After careful consideration I elected to enjoy a full pint of the Scottish Red while I watched the owner and brewmaster Charles Lloyd go about prepping a bright tank in order to transfer a fresh batch of pale ale. Charles Lloyd, a modest man, opened his doors for business six years ago and said Salinas was the perfect location for his brewpub. Doing business in Salinas is relatively inexpensive compared to other cities in the Monterey Bay area and Salinas didn't have a brewery. To this day, MCB is the only brewery in Salinas. The next closest is in nearby Marina www.englishalesbrewery.com/ So, the clientele are loyal locals thirsty for fresh made beer. Lloyd confided that the new cineplex that opened next door didn't hurt his business either as there is nothing better than a pint before the show. Also, just half a block away is the Steinbeck museum www.steinbeck.org/ that usually draws a crowd. I can only assume that those literary types are thirsty for beer along with Steinbeck's rich legacy.

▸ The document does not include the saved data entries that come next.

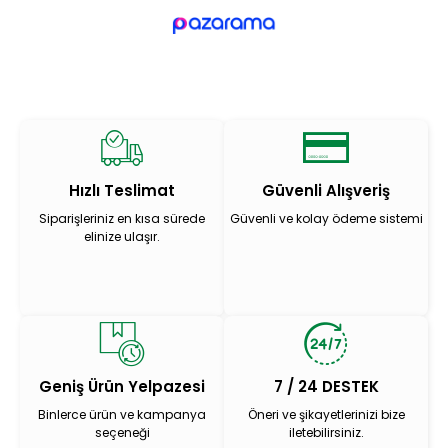
Hızlı Teslimat
Güvenli Alışveriş
Siparişleriniz en kısa sürede
Güvenli ve kolay ödeme sistemi
elinize ulaşır.
Geniş Ürün Yelpazesi
7 / 24 DESTEK
Binlerce ürün ve kampanya
Öneri ve şikayetlerinizi bize
seçeneği
iletebilirsiniz.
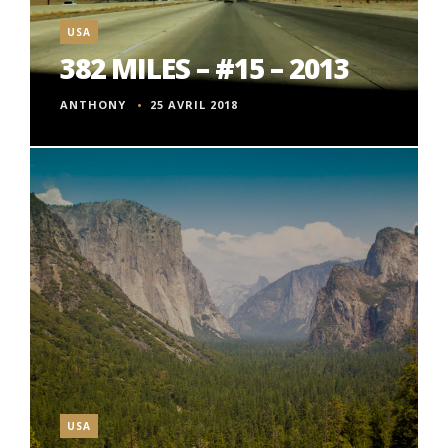
USA
382 MILES – #15 – 2013
ANTHONY
25 AVRIL 2018
USA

Previous to starting his brewery in Salinas Lloyd brewed in the Pacific Northwest after having a past in English brewing.
I asked about the mash tun. I noticed that there was no grain auger. He smiled and pointed out that that equipment will come when the funds are available so in the mean time the grain is hoisted up and in by hand, an average of a thousand pounds per batch.
Oh, and the steam rising from the boil kettle that I noticed coming in, that will be a Belgian Double.